### SELECTED PASSAGE
*** Block opens ***

House Republicans are rallying around the Secure the Border Act of 2023, a sprawling immigration enforcement bill that will be brought up for a vote later this week. It would resume border wall construction and seek to codify the Trump-era “Remain in Mexico” policy, which required migrants to await their U.S. immigration court dates in Mexico.

But the bill wouldn’t just target undocumented immigrants, as Rep. Thomas Massie (R–Ky.) has pointed out. He tweeted that a section requiring employers to use E-Verify systems to verify workers’ citizenship status would be like giving the government “the ultimate on/off switch” for employment.

“I will NOT vote to require EVERY American to get [President Joe] Biden’s permission if they want to work,” Massie continued. “Giving the federal government more power over YOU is a mistake.”

Massie is right to point out the potential for government abuse. Mandatory national E-Verify would mean more government meddling in the affairs of private businesses—and more state control in general. Though it’s “being sold to you as a security measure,” former Rep. Justin Amash (L–Mich.) argued, “E-Verify is laying the foundation for national biometric databases, [central bank digital currencies], and a social credit system, giving the state almost absolute power over your life.”

It isn’t hard to imagine that a government empowered to punish workers and employers on the grounds of citizenship status could impose similar punishments on other grounds. Just look at the Biden administration’s COVID-19 vaccine mandate, which required workplaces with over 100 employees to make workers get vaccinated or undergo weekly testing. Republicans rightly criticized this government overreach, but they largely fail to see how E-Verify measures could be weaponized against more than just undocumented immigrants.

*** Block closes ***

### SUPPLIED RECORDS
*** Block opens ***

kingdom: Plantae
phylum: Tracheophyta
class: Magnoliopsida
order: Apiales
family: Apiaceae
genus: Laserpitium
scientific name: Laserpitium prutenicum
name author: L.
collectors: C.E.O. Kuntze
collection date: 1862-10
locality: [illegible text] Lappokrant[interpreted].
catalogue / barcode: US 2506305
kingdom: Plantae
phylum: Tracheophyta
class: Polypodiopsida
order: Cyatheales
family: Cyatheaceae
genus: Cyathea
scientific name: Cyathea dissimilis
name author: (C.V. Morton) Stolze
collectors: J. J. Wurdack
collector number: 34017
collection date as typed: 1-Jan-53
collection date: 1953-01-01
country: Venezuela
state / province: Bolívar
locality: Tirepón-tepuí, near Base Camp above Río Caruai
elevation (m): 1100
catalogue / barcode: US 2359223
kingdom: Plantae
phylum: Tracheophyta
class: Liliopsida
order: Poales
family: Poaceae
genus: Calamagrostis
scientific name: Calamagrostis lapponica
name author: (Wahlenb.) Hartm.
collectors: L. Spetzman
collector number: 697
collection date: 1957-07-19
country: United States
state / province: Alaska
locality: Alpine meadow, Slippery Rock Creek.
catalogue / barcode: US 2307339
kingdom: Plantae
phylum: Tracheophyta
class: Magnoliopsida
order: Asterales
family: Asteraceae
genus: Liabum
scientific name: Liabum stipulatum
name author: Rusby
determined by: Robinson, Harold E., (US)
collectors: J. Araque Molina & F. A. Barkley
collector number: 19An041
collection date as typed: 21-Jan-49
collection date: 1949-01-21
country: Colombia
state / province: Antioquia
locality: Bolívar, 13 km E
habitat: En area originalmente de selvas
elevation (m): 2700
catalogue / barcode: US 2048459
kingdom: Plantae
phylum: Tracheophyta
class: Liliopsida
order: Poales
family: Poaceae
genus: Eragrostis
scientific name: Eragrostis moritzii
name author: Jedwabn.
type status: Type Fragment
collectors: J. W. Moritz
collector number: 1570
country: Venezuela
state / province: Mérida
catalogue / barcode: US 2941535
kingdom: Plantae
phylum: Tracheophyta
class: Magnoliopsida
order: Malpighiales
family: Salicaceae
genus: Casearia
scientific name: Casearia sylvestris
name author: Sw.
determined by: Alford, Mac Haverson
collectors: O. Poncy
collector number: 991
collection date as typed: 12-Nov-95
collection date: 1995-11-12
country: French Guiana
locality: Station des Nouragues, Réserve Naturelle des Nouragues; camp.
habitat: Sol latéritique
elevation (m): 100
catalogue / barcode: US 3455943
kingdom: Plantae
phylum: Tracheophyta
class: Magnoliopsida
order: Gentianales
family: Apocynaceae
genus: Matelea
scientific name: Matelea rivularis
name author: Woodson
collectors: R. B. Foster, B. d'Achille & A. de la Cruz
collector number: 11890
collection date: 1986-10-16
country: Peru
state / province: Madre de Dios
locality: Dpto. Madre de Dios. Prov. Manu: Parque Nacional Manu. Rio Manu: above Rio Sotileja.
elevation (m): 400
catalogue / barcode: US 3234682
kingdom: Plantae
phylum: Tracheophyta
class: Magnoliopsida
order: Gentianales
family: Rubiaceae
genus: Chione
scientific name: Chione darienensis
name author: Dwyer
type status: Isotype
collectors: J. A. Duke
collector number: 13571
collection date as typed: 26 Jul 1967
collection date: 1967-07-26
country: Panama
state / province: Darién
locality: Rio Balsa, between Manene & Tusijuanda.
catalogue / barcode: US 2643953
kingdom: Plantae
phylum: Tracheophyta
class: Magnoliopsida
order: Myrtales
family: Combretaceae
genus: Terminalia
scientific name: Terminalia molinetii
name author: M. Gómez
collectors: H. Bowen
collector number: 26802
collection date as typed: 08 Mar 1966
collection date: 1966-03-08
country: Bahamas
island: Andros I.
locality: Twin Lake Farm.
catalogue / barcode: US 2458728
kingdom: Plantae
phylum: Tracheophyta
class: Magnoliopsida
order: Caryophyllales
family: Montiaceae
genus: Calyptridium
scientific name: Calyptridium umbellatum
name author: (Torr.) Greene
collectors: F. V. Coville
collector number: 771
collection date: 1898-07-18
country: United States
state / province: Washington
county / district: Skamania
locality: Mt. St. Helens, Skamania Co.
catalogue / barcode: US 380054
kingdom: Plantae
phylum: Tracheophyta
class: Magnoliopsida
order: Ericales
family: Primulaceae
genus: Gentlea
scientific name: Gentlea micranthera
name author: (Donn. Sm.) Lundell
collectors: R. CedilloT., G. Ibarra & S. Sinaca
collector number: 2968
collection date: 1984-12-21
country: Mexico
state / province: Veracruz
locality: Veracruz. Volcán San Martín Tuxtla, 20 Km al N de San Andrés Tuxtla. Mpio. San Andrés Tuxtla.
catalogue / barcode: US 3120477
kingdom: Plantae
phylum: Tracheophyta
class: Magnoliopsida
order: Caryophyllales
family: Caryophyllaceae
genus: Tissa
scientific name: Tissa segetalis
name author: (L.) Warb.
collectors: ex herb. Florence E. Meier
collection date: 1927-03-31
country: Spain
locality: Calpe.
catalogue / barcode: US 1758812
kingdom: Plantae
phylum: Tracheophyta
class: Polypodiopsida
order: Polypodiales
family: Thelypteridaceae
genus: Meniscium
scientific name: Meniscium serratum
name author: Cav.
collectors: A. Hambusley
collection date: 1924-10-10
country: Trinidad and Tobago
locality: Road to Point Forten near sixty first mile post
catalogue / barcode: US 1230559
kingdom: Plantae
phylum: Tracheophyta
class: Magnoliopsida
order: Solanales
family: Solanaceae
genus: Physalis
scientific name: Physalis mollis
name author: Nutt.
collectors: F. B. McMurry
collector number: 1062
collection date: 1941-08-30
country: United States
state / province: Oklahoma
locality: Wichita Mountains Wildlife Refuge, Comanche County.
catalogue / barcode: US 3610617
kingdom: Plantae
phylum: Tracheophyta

*** Block closes ***

### THE PROBLEM
Answer these from the passage on the Secure the Border Act of 2023:
(a) Which Trump-era policy would the bill seek to codify?
(b) Which system would employers be required to use to verify workers' citizenship status?
(c) What did the Biden administration's COVID-19 vaccine mandate require of workplaces with over 100 employees?

### WRITTEN ANSWER
(a) The "Remain in Mexico" policy.
(b) E-Verify.
(c) To make workers get vaccinated or undergo weekly testing.